• What to produce:
Filter the listing below, copying every line that contains the word "temperature". Matching is case-sensitive.
:: Dataset records ::
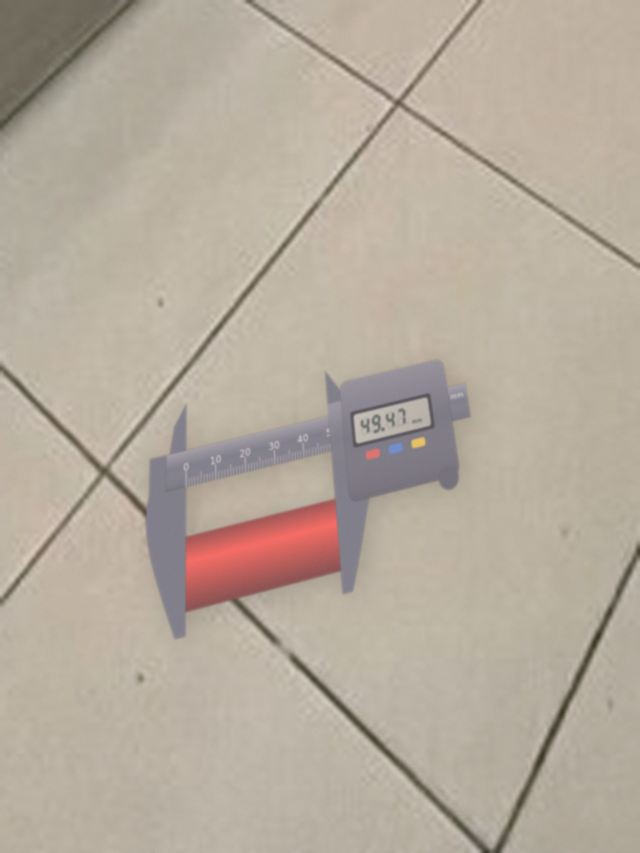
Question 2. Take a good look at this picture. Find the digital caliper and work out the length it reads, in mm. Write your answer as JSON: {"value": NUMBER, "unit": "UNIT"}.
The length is {"value": 49.47, "unit": "mm"}
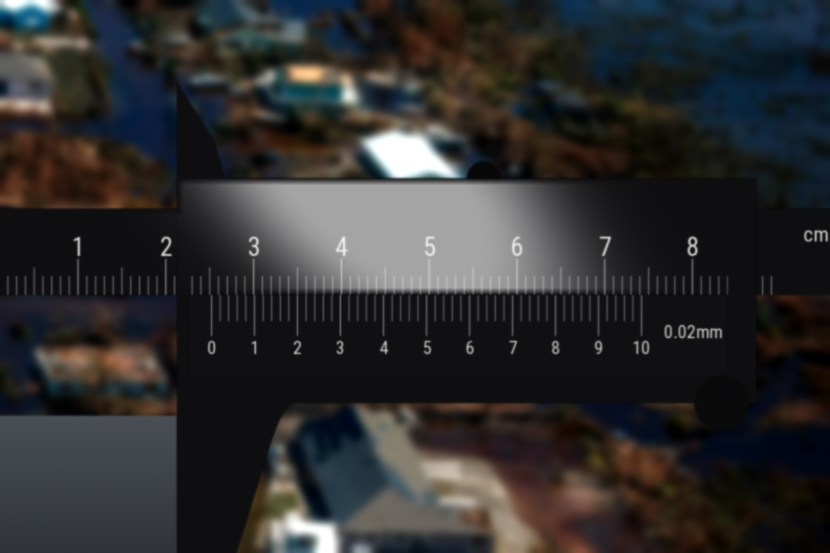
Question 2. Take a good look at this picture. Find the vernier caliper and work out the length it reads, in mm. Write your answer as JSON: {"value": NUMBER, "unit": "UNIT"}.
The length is {"value": 25.2, "unit": "mm"}
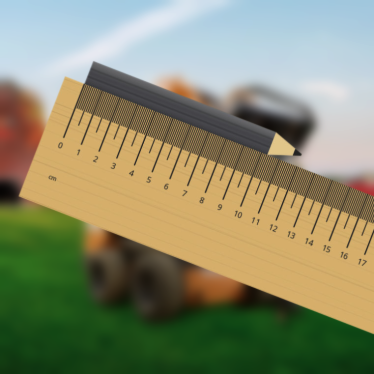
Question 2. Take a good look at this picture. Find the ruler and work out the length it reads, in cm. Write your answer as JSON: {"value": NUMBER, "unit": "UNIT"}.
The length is {"value": 12, "unit": "cm"}
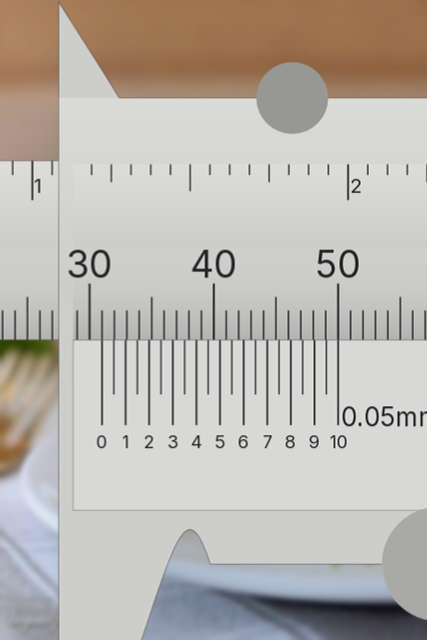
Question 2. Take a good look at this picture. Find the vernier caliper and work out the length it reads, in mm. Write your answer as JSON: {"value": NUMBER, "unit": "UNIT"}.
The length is {"value": 31.0, "unit": "mm"}
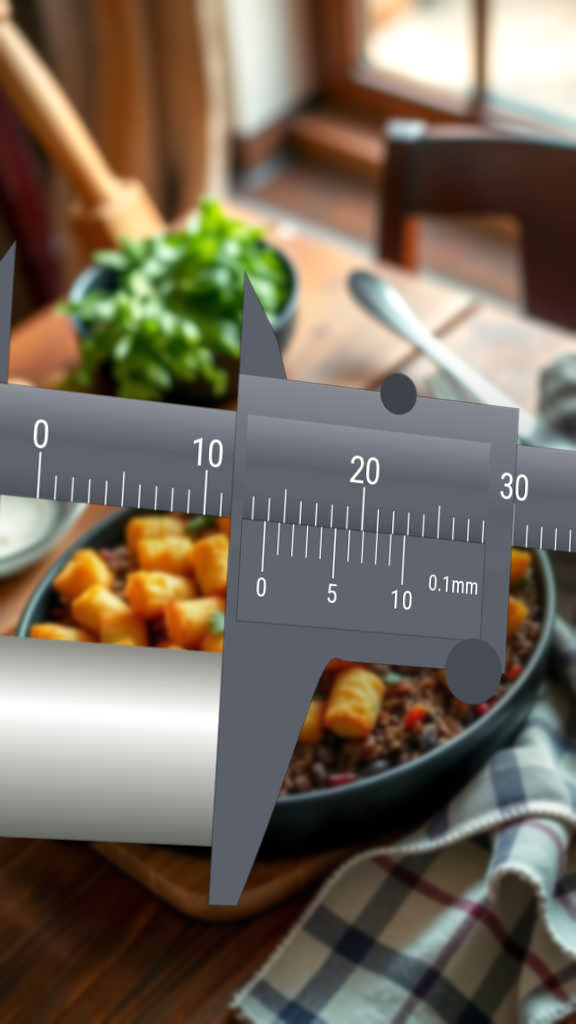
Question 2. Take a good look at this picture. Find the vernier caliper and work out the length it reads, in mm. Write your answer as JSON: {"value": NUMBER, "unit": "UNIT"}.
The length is {"value": 13.8, "unit": "mm"}
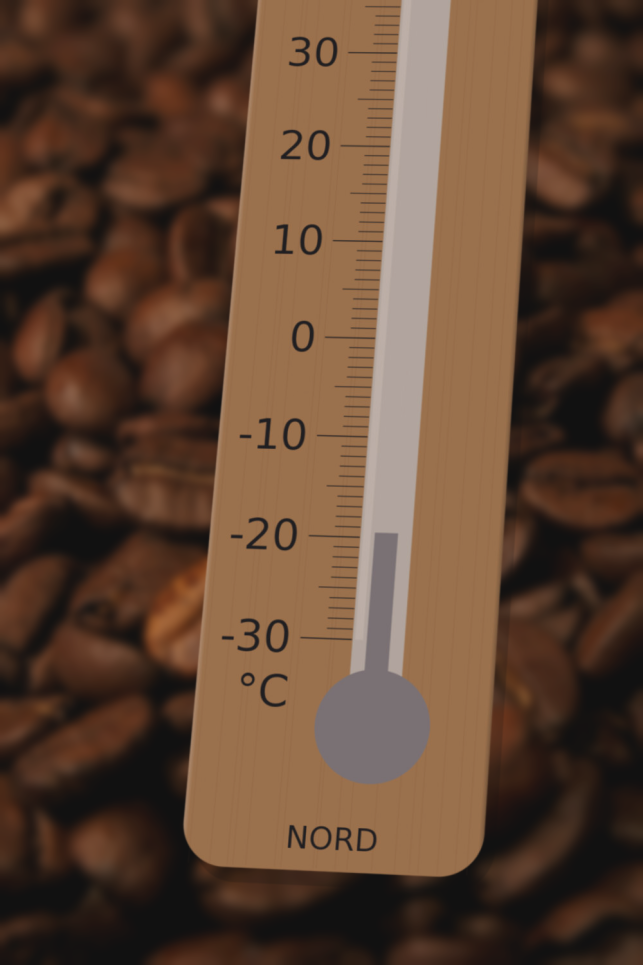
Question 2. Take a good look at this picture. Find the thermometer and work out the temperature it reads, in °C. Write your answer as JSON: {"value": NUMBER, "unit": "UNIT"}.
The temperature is {"value": -19.5, "unit": "°C"}
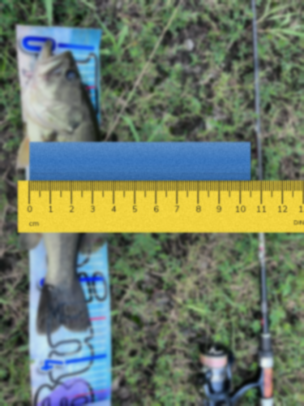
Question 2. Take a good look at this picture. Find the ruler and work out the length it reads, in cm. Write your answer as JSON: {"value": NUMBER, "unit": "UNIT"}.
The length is {"value": 10.5, "unit": "cm"}
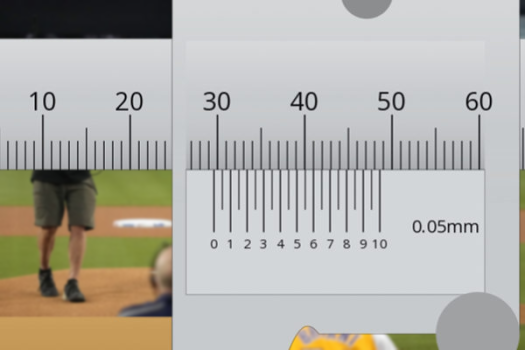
:::
• Solution to the exercise:
Question 2. Take a good look at this picture. Find the thermometer and work out the temperature it reads, in °C. Write your answer as JSON: {"value": NUMBER, "unit": "UNIT"}.
The temperature is {"value": -19.5, "unit": "°C"}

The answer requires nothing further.